Théâtre Nô
LE BROCANTEUR – Acheter aux uns ce qu'ils ne veulent plus, le revendre à d'autres qui en sont friands, voilà mon métier dans ce recoin. D'étranges défroques me passent par les mains. Un jour, ce fut une peinture ancienne, rouleau tout moisi dont un croquant s'est défait pour un rotin.
C'était une peinture comme je les aime, simple et très sobre, de haut en bas un seul poème nerveusement écrit par une femme.
Elle se plaignait obscurément de son destin brisé, d'un amour méconnu, d'une âme piétinée,
et elle réclamait secours.
Les mots étaient inattendus, comme un cri strident, la nuit. Les regardant, on les retrouvait au fond de soi,
ombrant de tristesse le cœur, sans raison évidente.
Que ce tableau fut accroché près de mon lit ou suspendu dans la grande salle ou remisé dans un réduit, jamais je ne pouvais dormir en paix.
Veillant ou rêvant, comptant ou songeant, je voyais, chaque nuit, venir à moi, lente comme une ombre, l'image d'une femme.
C'était un être d'une extrême beauté dans ses vêtements anciens, radieux comme tout ce qu'on devinait d'elle.
Un pli à peine marqué en haut du front ravivait le cri muet du poème que captaient avec une pudeur étrange des sourcils brumeux.
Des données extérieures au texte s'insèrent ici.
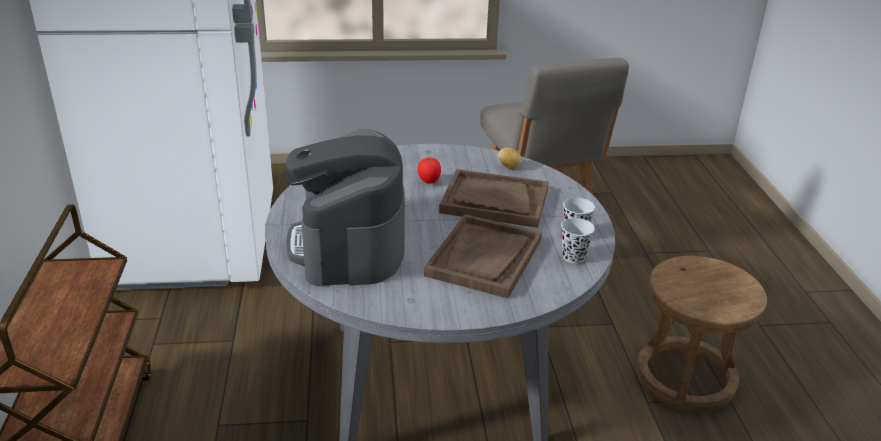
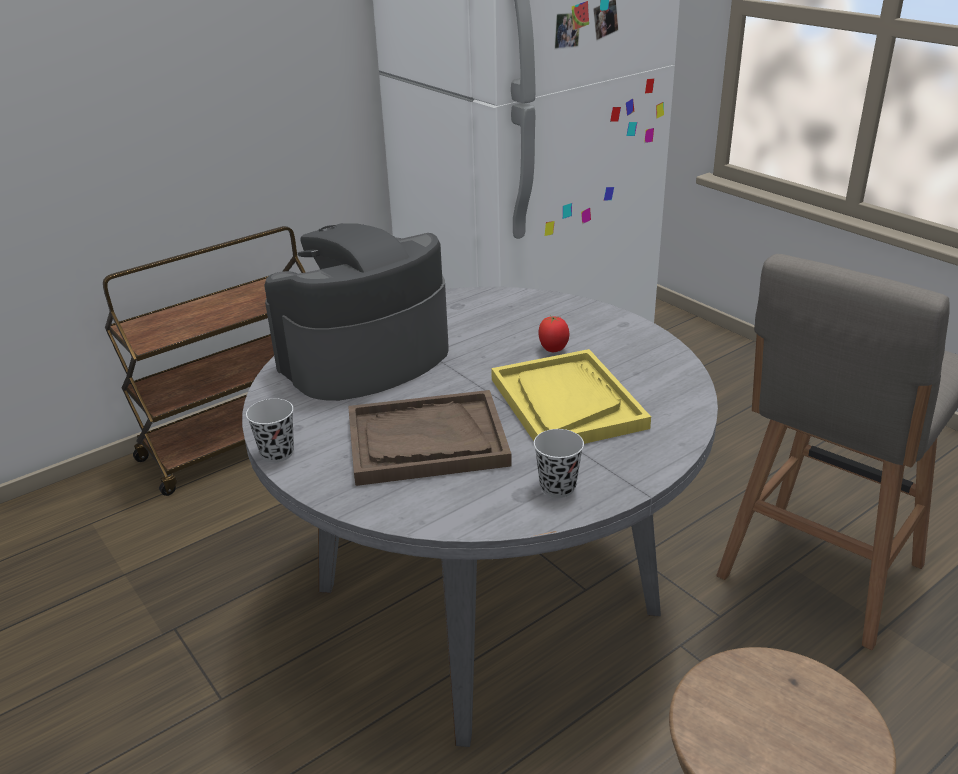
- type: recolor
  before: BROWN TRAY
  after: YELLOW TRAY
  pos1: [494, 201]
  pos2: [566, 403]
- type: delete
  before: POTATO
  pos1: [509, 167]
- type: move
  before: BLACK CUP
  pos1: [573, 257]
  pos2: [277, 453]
Elle me regardait fixement avec des prunelles qui... Non, non ! Ce souvenir m'effraie.
J'ai voulu me défaire de cette peinture en la revendant au premier venu : il me la rendait le lendemain. Et j'allais désespérer d'en finir jamais de ce supplice quotidien, quand, aujourd'hui même, il y a une heure, un jeune fat de la capitale prit feu pour ce morceau encombrant.
Il fallait en venir à bout.
Taisant le vice de ce fruit véreux, je l'ai fait miroiter aux yeux de ce fou, et j'ai brusqué la vente.
La quatre-vingt-dix-neuvième fois que je le vendais, ma foi !
A lui désormais de goûter les effrois nocturnes. Pourquoi le plaindrais-je ? M'a-t-on plaint, moi ?
Je vais enfin pouvoir dormir en paix.